Transparent scanning light source for scanner

Abstract

A transparent scanning light source for a scanner. The transparent scanning light source, having both lamps and their associated transformer, is mounted on a base frame and an n-shape light-channeling board is mounted on a cover. By detaching the light-channeling board and the lamps, fabrication of the cover is simplified. The light-channeling board is divided into an illumination section, a support section on each side of the illumination section and a corner section at the junction between the illumination section and the support section. The bottom surface of the support section is capable of channeling light emitted from the lamp into the light-channeling board and out through an irradiation area underneath the illumination section. A diffuser plate is also attached to the irradiation area of the illumination section so that an evenly spread light source is produced for transparent scanning.

Description

BACKGROUND OF THE INVENTION

[0001] 1. Field of Invention

[0002] The present invention relates to a light source design for a scanner. More particularly, the present invention relates to a scanner having a transparent scanning light source comprising a light-channeling board and a light source mounted separately on the cover and the base frame of the scanner.
⁂
- _Task prompt_
Continue the patent text on the scanner's transparent scanning light source, starting right after its last sentence.

- _Data excerpts_
⁂
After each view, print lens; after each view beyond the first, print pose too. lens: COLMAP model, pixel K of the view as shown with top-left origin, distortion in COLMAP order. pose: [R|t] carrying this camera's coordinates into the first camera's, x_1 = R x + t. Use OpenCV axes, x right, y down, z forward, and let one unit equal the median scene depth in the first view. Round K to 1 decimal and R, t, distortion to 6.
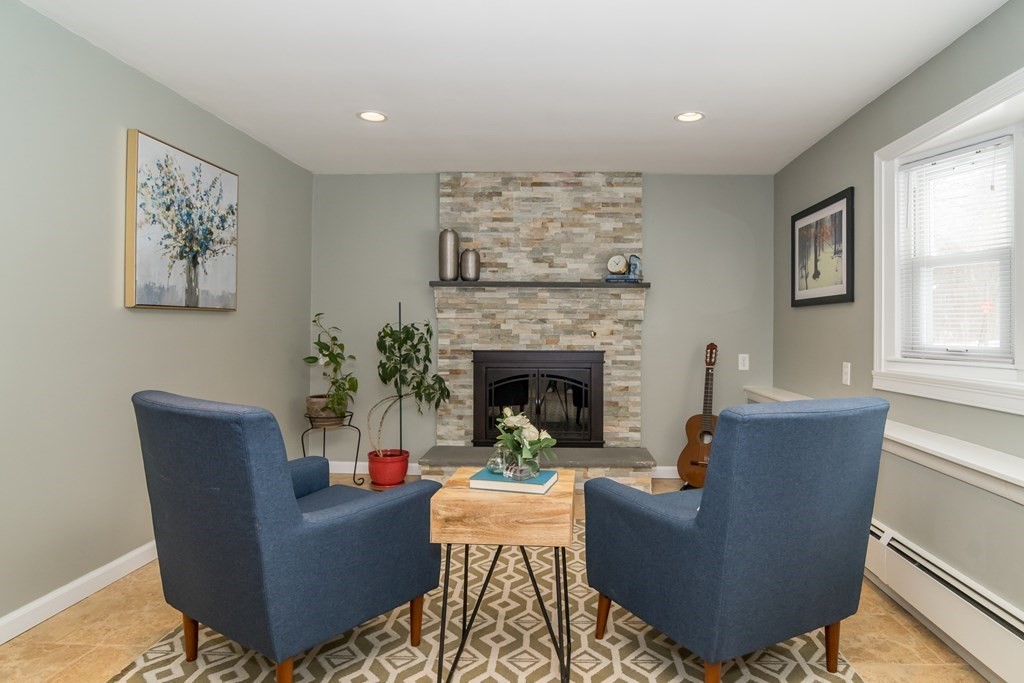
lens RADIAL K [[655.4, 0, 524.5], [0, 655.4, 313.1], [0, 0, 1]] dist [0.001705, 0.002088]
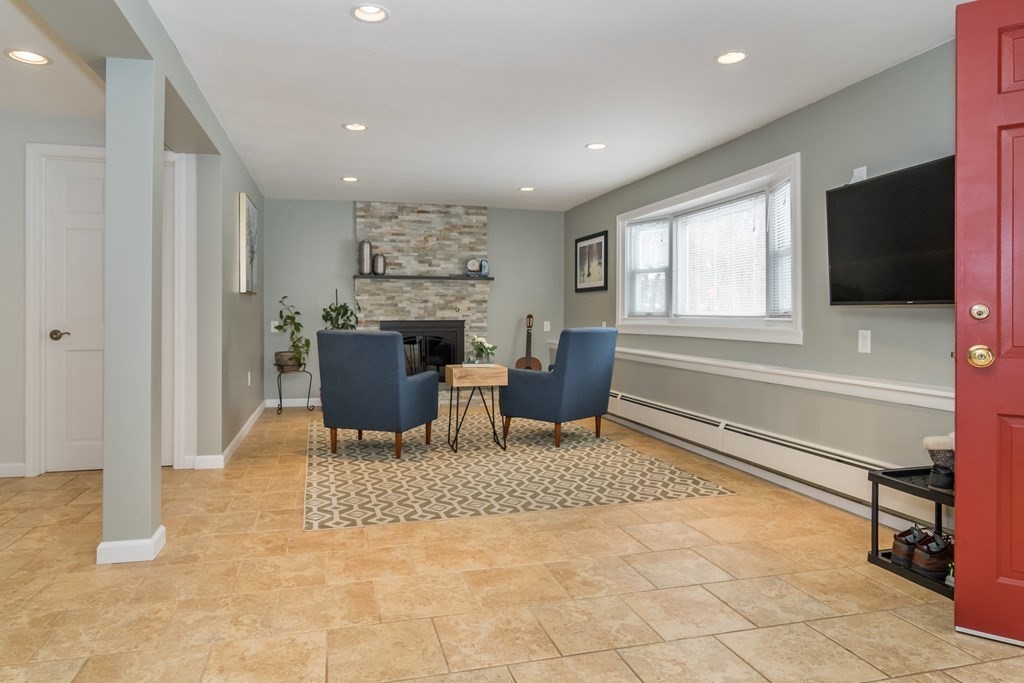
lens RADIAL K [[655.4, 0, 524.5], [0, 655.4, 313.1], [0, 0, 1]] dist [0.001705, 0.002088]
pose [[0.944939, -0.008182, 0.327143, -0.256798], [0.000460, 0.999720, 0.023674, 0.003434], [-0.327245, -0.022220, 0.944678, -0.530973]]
⁂
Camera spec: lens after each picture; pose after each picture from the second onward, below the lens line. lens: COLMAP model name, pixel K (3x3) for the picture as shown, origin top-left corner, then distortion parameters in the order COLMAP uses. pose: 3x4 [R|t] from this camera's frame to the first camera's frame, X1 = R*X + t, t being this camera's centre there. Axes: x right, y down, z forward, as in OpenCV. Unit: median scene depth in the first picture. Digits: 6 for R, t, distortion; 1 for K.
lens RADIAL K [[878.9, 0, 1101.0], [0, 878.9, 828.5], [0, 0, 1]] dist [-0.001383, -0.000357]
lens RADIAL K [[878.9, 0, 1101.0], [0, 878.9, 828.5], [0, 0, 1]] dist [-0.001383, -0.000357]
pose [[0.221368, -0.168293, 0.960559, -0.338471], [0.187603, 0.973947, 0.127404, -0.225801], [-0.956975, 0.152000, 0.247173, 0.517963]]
⁂
- _Answer to the exercise_
[0003] 2. Description of Related Art

[0004] A scanner is a type of scanning tool that combines the attributes of a photocopier and a camera. In their early stage, scanners were expensive and unpopular. However, due to many technological breakthroughs in the computer industry, the price of scanners has dropped considerably, leading to widespread use. Nowadays, most image scanners incorporate optical word recognition software and a simple storage facility so that a user may copy an entire document or any portion thereof. In general, a scanner can scan a document in a reflection mode and a transparent mode. In the reflection mode, the light source must be on the same side as the scanning device (relative to the scanning document). In contrast, the transparent mode demands that the light source and the scanning device be on opposite sides (relative to the scanning document). At present, most image scanners are capable of scanning in both the reflective and the transparent mode. In other words, manufacturers must include a light source for performing reflective scanning and another light source for performing transparent scanning in the design of a scanner.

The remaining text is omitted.